[Opening EXERCISE INPUT section]

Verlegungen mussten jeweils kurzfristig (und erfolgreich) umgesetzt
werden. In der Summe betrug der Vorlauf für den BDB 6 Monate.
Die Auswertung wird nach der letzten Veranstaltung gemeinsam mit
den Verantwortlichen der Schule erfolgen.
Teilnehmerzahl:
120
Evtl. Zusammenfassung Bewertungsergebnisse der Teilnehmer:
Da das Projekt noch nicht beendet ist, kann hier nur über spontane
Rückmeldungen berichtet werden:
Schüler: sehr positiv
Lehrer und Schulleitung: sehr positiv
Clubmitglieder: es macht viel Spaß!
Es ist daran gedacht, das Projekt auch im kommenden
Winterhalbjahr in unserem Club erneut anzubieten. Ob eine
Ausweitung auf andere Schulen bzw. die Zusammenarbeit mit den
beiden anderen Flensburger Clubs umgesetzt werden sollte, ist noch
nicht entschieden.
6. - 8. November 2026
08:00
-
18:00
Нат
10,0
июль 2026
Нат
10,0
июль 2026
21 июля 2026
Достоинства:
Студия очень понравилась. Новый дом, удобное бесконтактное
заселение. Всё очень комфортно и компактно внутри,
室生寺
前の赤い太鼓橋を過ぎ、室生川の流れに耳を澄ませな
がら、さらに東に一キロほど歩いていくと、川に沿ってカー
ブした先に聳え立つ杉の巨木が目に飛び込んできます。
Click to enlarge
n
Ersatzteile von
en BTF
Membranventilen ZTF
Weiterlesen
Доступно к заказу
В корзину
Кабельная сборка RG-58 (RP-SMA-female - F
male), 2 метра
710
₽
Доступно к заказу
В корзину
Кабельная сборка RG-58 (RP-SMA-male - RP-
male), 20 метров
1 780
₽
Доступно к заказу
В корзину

[Closing EXERCISE INPUT section]

Would you give the entries back word for word?

(SOLUTION FOR THIS PROBLEM)
Verlegungen mussten jeweils kurzfristig (und erfolgreich) umgesetzt
werden. In der Summe betrug der Vorlauf für den BDB 6 Monate.
Die Auswertung wird nach der letzten Veranstaltung gemeinsam mit
den Verantwortlichen der Schule erfolgen.
Teilnehmerzahl:
120
Evtl. Zusammenfassung Bewertungsergebnisse der Teilnehmer:
Da das Projekt noch nicht beendet ist, kann hier nur über spontane
Rückmeldungen berichtet werden:
Schüler: sehr positiv
Lehrer und Schulleitung: sehr positiv
Clubmitglieder: es macht viel Spaß!
Es ist daran gedacht, das Projekt auch im kommenden
Winterhalbjahr in unserem Club erneut anzubieten. Ob eine
Ausweitung auf andere Schulen bzw. die Zusammenarbeit mit den
beiden anderen Flensburger Clubs umgesetzt werden sollte, ist noch
nicht entschieden.
6. - 8. November 2026
08:00
-
18:00
Нат
10,0
июль 2026
Нат
10,0
июль 2026
21 июля 2026
Достоинства:
Студия очень понравилась. Новый дом, удобное бесконтактное
заселение. Всё очень комфортно и компактно внутри,
室生寺
前の赤い太鼓橋を過ぎ、室生川の流れに耳を澄ませな
がら、さらに東に一キロほど歩いていくと、川に沿ってカー
ブした先に聳え立つ杉の巨木が目に飛び込んできます。
Click to enlarge
n
Ersatzteile von
en BTF
Membranventilen ZTF
Weiterlesen
Доступно к заказу
В корзину
Кабельная сборка RG-58 (RP-SMA-female - F
male), 2 метра
710
₽
Доступно к заказу
В корзину
Кабельная сборка RG-58 (RP-SMA-male - RP-
male), 20 метров
1 780
₽
Доступно к заказу
В корзину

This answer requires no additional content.